Les motards de toute la France protestent contre le contrôle technique, mais qu'en est-il de la législation concernant la limite de bruit? Qu'est-ce que la loi stipule exactement à ce sujet ?
TL;DR
- Les motards manifestent en France contre le contrôle technique obligatoire.
- La norme européenne « Euro 4 » fixe la limite de bruit à 81 décibels.
- L’excès de bruit peut causer des problèmes de santé, selon l’OMS.
L’opposition des motards au contrôle technique
Les rues de France résonnent du grondement des moteurs. Le lundi 15 avril 2024 marque l’entrée en vigueur du contrôle technique obligatoire pour les deux-roues. En réponse, les motards ont exprimé leur mécontentement lors de manifestations organisées le 13 avril.
Le seuil de bruit des deux-roues
Quelle est la réglementation en matière de bruit? Pour les motos, la limite est-elle définie? La loi stipule que les pots d’échappement ne doivent pas dépasser 81 décibels pour être homologués, conformément à la norme européenne « Euro 4 ». Cette mesure est effectuée en laboratoire, lorsque la moto roule à 50 km/h en troisième vitesse.
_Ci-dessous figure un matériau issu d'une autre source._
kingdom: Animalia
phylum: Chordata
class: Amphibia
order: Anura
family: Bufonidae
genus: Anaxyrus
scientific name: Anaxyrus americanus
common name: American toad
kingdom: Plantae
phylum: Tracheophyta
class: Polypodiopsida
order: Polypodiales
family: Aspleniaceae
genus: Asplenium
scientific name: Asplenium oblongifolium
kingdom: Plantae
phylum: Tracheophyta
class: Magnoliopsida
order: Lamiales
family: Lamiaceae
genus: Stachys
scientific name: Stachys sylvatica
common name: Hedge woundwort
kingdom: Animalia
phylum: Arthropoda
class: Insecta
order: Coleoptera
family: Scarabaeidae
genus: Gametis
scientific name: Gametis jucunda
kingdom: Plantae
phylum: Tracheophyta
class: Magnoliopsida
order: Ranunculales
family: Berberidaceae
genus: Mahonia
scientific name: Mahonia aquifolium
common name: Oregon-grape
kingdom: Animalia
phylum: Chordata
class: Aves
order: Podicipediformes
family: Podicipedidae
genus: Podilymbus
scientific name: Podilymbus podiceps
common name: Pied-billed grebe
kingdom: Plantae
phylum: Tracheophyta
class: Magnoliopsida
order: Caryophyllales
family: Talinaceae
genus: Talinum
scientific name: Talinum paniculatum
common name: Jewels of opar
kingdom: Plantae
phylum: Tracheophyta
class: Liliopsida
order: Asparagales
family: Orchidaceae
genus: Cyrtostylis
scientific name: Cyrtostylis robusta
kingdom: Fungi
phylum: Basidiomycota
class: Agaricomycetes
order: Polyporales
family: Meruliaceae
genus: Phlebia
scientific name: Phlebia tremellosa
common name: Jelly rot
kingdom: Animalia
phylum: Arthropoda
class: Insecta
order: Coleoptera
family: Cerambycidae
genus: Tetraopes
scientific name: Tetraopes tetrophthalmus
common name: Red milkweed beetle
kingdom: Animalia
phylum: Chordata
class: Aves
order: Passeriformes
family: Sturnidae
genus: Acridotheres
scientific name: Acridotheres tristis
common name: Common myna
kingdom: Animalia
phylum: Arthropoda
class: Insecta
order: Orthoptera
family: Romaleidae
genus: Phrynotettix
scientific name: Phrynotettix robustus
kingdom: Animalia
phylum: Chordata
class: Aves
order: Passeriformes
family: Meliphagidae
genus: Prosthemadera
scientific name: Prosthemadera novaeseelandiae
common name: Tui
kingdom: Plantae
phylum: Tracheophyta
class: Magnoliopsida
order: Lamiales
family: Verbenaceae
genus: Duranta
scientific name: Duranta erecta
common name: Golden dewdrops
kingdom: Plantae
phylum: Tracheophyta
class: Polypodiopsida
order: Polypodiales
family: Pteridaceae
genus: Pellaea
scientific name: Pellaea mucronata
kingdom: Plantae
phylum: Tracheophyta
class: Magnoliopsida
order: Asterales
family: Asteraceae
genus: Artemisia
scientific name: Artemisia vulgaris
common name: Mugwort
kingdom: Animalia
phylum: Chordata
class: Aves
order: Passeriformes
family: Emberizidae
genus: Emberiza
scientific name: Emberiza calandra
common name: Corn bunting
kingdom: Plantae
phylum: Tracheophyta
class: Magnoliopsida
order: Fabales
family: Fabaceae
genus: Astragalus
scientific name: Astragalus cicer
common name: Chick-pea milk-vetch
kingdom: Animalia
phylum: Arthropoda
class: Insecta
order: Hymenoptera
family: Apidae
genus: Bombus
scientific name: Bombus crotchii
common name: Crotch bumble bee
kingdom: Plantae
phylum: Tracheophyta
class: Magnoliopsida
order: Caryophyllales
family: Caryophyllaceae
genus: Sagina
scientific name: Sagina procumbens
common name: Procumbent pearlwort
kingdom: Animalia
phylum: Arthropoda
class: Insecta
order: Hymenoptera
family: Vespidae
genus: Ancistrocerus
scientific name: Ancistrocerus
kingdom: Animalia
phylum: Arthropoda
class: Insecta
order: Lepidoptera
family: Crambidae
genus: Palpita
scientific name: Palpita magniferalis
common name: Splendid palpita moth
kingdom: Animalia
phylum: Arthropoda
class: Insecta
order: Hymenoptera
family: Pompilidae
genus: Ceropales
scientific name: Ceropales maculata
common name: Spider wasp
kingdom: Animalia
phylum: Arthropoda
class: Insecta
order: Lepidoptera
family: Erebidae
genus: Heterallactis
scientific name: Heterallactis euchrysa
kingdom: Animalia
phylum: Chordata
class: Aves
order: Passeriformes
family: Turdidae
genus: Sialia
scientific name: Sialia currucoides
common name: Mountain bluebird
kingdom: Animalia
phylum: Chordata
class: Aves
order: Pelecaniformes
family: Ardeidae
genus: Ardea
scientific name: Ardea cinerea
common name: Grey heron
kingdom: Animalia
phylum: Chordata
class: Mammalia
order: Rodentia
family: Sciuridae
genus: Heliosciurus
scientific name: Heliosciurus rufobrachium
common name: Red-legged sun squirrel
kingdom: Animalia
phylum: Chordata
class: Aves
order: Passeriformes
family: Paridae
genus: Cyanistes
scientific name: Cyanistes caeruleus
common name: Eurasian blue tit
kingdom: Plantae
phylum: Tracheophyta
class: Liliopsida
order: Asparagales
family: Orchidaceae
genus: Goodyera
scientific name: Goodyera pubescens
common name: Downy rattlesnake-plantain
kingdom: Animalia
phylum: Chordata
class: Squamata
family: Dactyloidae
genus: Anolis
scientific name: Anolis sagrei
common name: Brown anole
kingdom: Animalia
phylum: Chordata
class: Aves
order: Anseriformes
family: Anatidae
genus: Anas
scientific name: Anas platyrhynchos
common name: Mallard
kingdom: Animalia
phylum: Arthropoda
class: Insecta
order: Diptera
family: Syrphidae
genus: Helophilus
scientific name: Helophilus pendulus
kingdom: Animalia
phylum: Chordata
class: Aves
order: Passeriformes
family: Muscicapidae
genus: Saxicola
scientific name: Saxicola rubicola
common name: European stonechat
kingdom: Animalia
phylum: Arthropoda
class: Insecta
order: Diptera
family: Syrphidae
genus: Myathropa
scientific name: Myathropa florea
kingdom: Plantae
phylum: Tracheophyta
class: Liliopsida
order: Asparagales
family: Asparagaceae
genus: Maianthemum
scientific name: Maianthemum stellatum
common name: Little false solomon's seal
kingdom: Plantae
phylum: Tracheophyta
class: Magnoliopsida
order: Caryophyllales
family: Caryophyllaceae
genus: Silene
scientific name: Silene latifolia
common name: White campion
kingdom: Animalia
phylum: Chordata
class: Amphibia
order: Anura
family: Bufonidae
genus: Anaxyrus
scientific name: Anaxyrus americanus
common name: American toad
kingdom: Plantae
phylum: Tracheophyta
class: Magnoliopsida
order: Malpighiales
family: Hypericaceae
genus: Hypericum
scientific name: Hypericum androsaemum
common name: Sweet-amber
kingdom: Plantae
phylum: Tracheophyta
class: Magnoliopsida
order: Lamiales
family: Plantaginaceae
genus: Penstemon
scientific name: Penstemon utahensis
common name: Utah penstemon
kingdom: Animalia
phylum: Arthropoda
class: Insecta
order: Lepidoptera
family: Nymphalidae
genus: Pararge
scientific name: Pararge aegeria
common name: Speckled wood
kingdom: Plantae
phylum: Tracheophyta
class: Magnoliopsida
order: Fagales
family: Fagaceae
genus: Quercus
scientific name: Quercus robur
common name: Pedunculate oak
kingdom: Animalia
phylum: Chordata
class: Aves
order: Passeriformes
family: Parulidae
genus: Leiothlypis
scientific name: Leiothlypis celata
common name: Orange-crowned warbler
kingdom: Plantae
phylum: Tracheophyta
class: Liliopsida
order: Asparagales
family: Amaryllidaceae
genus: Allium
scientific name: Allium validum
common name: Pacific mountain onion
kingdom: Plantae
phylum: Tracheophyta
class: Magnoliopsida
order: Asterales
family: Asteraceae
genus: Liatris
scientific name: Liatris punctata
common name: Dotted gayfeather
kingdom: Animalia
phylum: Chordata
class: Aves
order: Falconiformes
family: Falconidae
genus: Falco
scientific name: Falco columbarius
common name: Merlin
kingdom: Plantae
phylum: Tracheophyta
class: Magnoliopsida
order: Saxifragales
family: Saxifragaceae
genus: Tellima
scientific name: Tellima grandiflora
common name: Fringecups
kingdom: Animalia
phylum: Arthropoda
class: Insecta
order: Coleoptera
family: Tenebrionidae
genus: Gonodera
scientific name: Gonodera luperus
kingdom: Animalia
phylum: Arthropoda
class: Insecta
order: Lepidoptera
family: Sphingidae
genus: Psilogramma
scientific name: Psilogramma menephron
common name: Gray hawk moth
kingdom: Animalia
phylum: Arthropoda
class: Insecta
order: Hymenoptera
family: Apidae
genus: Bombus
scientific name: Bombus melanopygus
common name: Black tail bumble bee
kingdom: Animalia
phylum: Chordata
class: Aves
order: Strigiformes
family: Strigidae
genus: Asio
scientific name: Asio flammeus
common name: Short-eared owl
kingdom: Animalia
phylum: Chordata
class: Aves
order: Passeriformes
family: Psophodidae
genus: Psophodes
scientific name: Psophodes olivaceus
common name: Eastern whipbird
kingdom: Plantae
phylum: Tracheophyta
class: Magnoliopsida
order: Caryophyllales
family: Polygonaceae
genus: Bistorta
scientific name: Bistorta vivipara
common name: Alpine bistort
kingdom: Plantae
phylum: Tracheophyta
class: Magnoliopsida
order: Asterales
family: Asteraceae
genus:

Cependant, dans la rue, une seconde mesure est effectuée à l’arrêt, avec le sonomètre placé à 50 centimètres du pot d’échappement, à 50 % du régime de puissance maximum. Le seuil maximal de décibel est indiqué sur la carte grise du conducteur. Ainsi, le bruit peut atteindre 90 décibels pour un Suzuki TLS, et 102 pour une Ducati 916.
Les conséquences du dépassement du seuil de bruit
Une tolérance de 5 décibels est accordée lors des contrôles. Si ce niveau est dépassé, les motards devront s’acquitter d’une amende de 135 euros.
L’Organisation Mondiale de la Santé (OMS) avertit que l’exposition prolongée à un bruit routier supérieur à 53 dB pendant la journée et 45 dB la nuit peut avoir des conséquences sur la santé. Ces conséquences incluent une altération des périodes de sommeil profond, une augmentation des risques d’AVC, des maladies cardio-vasculaires et des problèmes d’apprentissage. L’Agence de l’environnement et de la maîtrise de l’énergie (Ademe) estime que le « coût social du bruit en France » serait de « 147 milliards d’euros par an ».